*Text segment*:
# Physical reason for diagonal matrix

1. Jan 24, 2009

### Brewer

Whats the physical reason for a diagonalized matrix with the eigenvalues of the system as the values?

Reading from wiki, it seems that its something to do with the Schrodinger Eqn, but I don't follow that. If someone could explain the point of it to me in plain English (or as close as it gets!) then I'd be very grateful to them.

2. Jan 24, 2009

### CompuChip

Can you be a little more specific? Are you talking about quantum mechanics, where a measurement of a Hermitian operator will always give an eigenvalue of the operator?

3. Jan 24, 2009

### Brewer

Sorry, yes I am. I didn't realise there was a difference.

4. Jan 24, 2009

### CompuChip

If you have Griffith's book on QM, it is explained quite clearly in chapter 3; to be more precise in section 3.2. The argument is roughly as follows:
• Recall that the expectation value of an observable A, for a system described by wavefunction $\Psi$ is
$$\langle A \rangle = \int \Psi^* \hat A \Psi \, \mathrm dx$$
• We want the outcome of a measurement to be real, so in particular we want the expectation value (~ average) to be real:
$$\langle A \rangle = \langle A \rangle^*$$
• It is now easy to see that this must lead to the property of A being Hermitian.
• If the system is in a determinate state (a state in which a measurement of A yields a well-defined value; for example stationary states are determinate states of the Hamiltonian) then you want the standard deviation
$$\langle \hat A - \langle A \rangle )^2 \rangle$$
to vanish. This can be shown to lead to
$$\hat A \Psi = \lambda \Psi$$
for some number lambda. In other words, determinate states are eigenfunctions of $\hat A$.
• The eigenfunctions of a Hermitian operator can be shown to be orthogonal (or, in case of multiple eigenfunctions for the same eigenvalue, we can choose them to be such). Moreover, the wave-function can be decomposed into the eigenfunctions $f_n$ of $\hat A$, meaning we can write
$$\Psi = \sum_n c_n f_n$$ with $$c_n = \int f_n(x)^* \Psi(x, t) \, \mathrm dx$$
(in the discrete case, replace the sum by an integral in the continuum case)

*Required actions*:
a) List each numbered post in the forum thread on the physical reason for a diagonal matrix, giving the post number and its author.
b) Resume the forum thread on the physical reason for a diagonal matrix, continuing CompuChip's explanation past its final parenthetical note.

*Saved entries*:
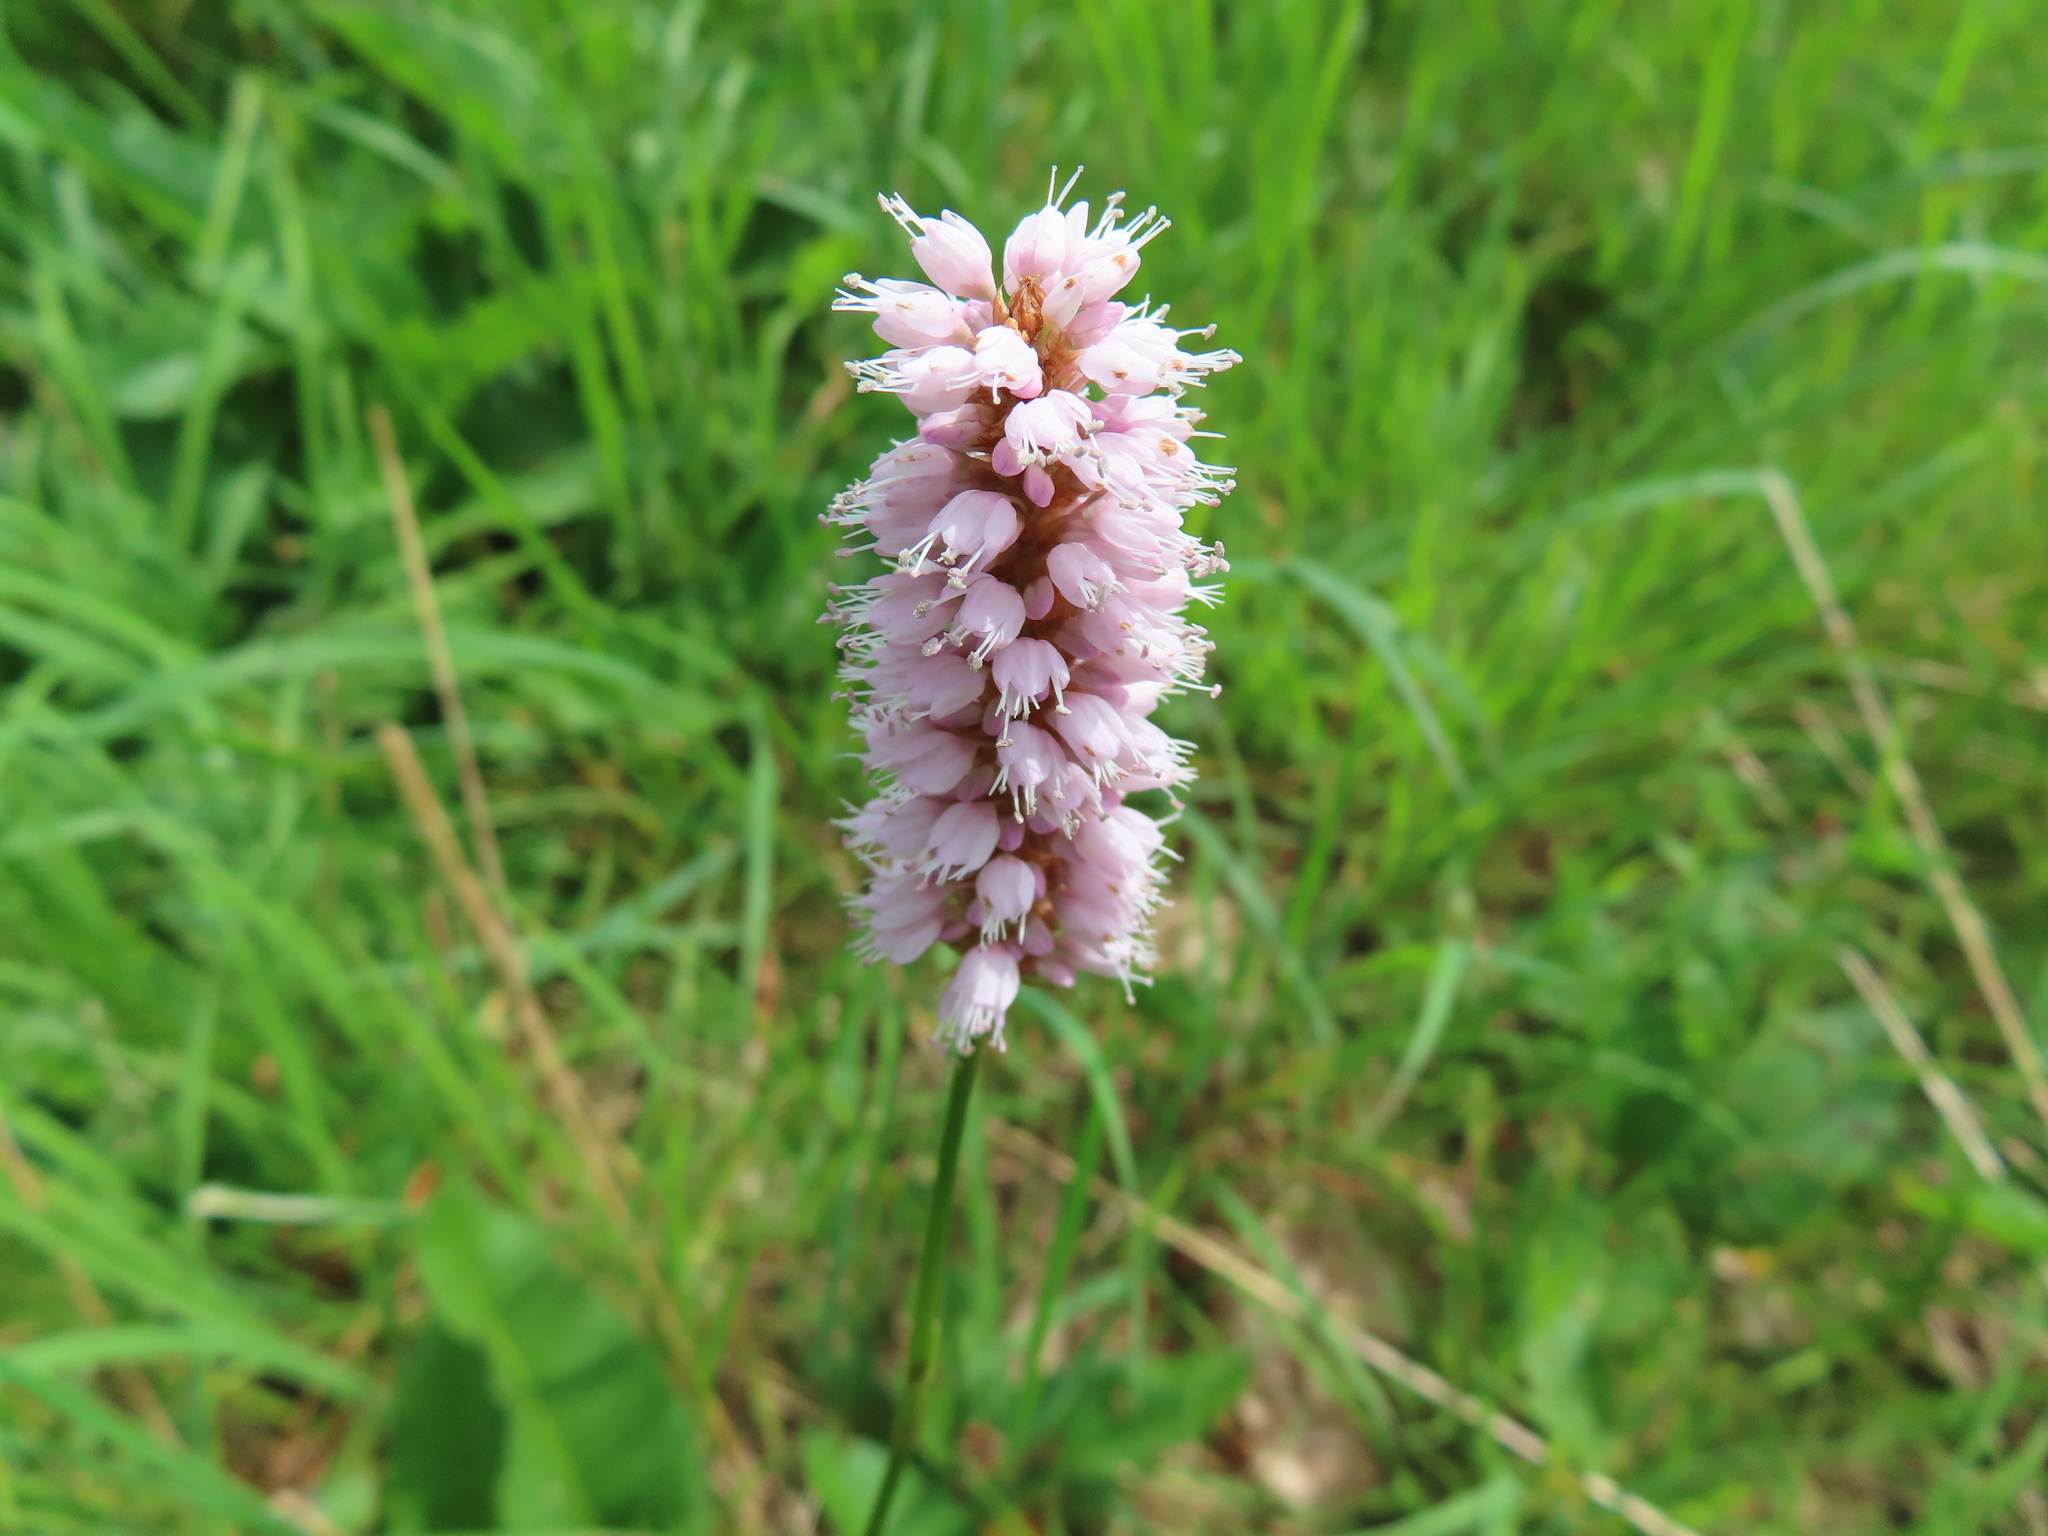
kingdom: Plantae
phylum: Tracheophyta
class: Magnoliopsida
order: Caryophyllales
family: Polygonaceae
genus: Bistorta
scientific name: Bistorta officinalis
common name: Common bistort
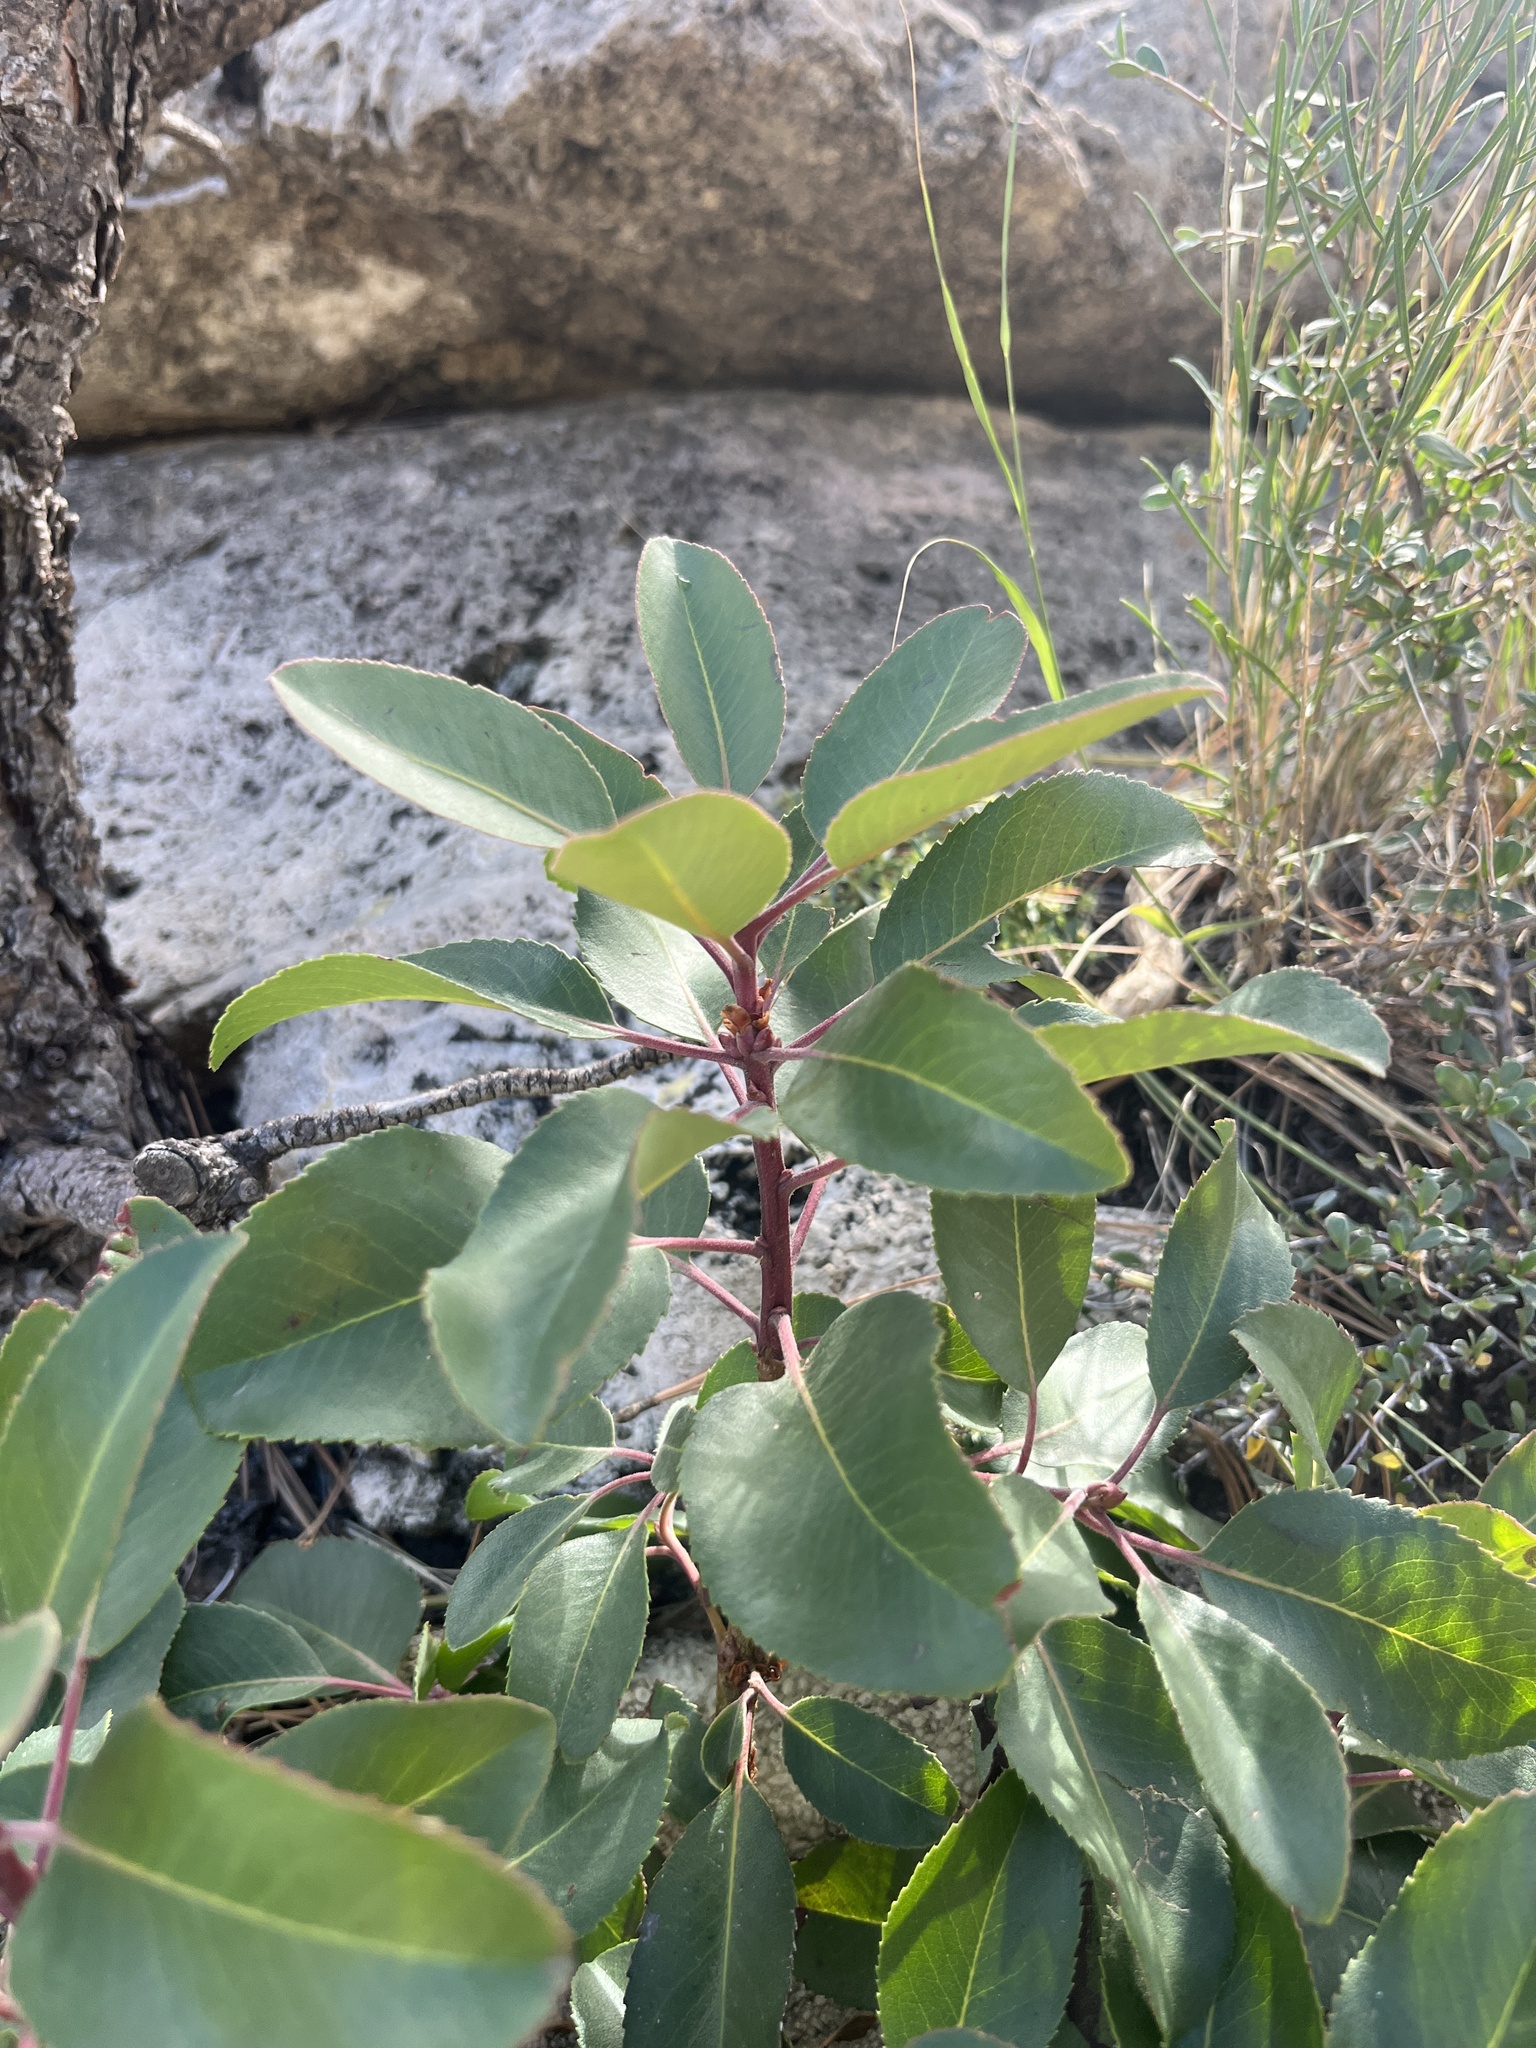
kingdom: Plantae
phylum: Tracheophyta
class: Magnoliopsida
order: Ericales
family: Ericaceae
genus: Arbutus
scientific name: Arbutus xalapensis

*Task-by-task answers*:
a)
1: Brewer
2: CompuChip
3: Brewer
4: CompuChip

b)
• Now using all these properties, you can show that
$$\langle A \rangle = \sum_n \lambda_n |c_n|^2$$
where $\lambda_n$ are the eigenvalues $\hat A f_n = \lambda_n f_n$. This is precisely the expectation value for an experiment where the outcome $\lambda_n$ has probability $|c_n|^2$!

To summarize then: the possible outcomes of a measurement of an observable are the eigenvalues of that observable. This means that we have to calculate the eigenvalues, which you know how to do in the finite case from linear algebra (you can write $\hat A$ as a matrix). Usually, if you're going to work with A (dropping the hat from now on) a lot in your particular problem, it might pay off to express everything in eigenstates of A. From linear algebra you know, that this is equivalent to diagonalizing A such that the eigenvalues are explicit in the way you write it down.

Hope that clarifies.

5. Jan 24, 2009

### turin

You can do the same thing in classical mechanics. The typical example studied is that of a system of coupled oscillators. You can write the Lagrangian in terms of the displacements of the individual oscillators as the generalized coordinates, but you will find that the differential equations can be quite difficult to solve, because they mix the coordinates. You will find that it is much easier to solve the system if you discover some clever generalized coordinates that can be treated independently, so that you obtain a set of differential equations that each involve a single coordinate. This can be done by diagonalizing a matrix, and the characteristic frequencies are the eigenvalues.

6. Jan 25, 2009

### CompuChip

In fact, in any part of physics where linear algebra occurs (and since we like to work with linear things because they are so simple, it occurs almost everywhere - either exactly, or in approximation) you can play such tricks. For then you can work with eigenvalues and eigenvectors, which means diagonalizing the matrix, and in the end you can just take linear combinations afterwards to describe the whole system.

7. Jan 25, 2009

### Phrak

There's a short, generally applicable answer too, but not real physical.

The diagonalised matrix is a change of basis, where all vector quantities undergo dilation or contraction.

Edit: I think that was unclear. We cn represent the matrix in a different coordinate system. In the coordinate system where the matrix is in diagonal form all vector quantities operated upon by the diagonalized matix undergo dilation or contraction.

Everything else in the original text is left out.